(Saved entries)
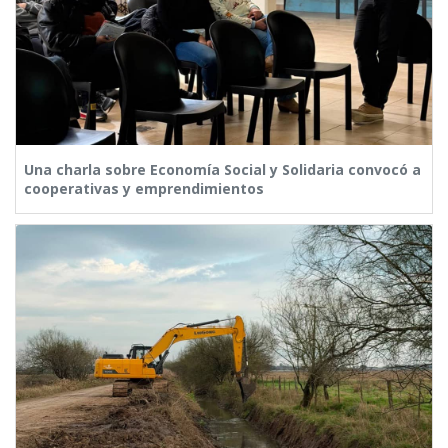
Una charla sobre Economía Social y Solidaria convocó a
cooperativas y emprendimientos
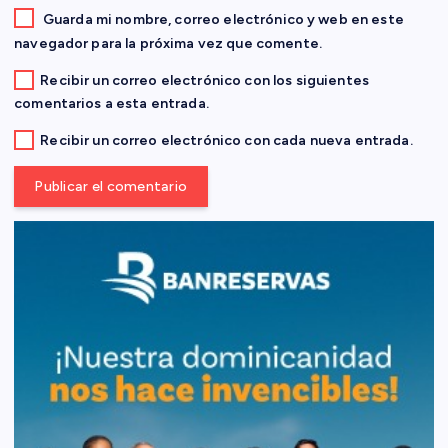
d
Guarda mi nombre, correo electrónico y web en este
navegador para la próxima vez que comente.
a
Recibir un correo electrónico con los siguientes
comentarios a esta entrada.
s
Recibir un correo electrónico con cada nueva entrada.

- _WHAT TO DO_
Could you write out every line above exactly as it stands, with no images?

- _ANSWER SPACE_
Una charla sobre Economía Social y Solidaria convocó a
cooperativas y emprendimientos
d
Guarda mi nombre, correo electrónico y web en este
navegador para la próxima vez que comente.
a
Recibir un correo electrónico con los siguientes
comentarios a esta entrada.
s
Recibir un correo electrónico con cada nueva entrada.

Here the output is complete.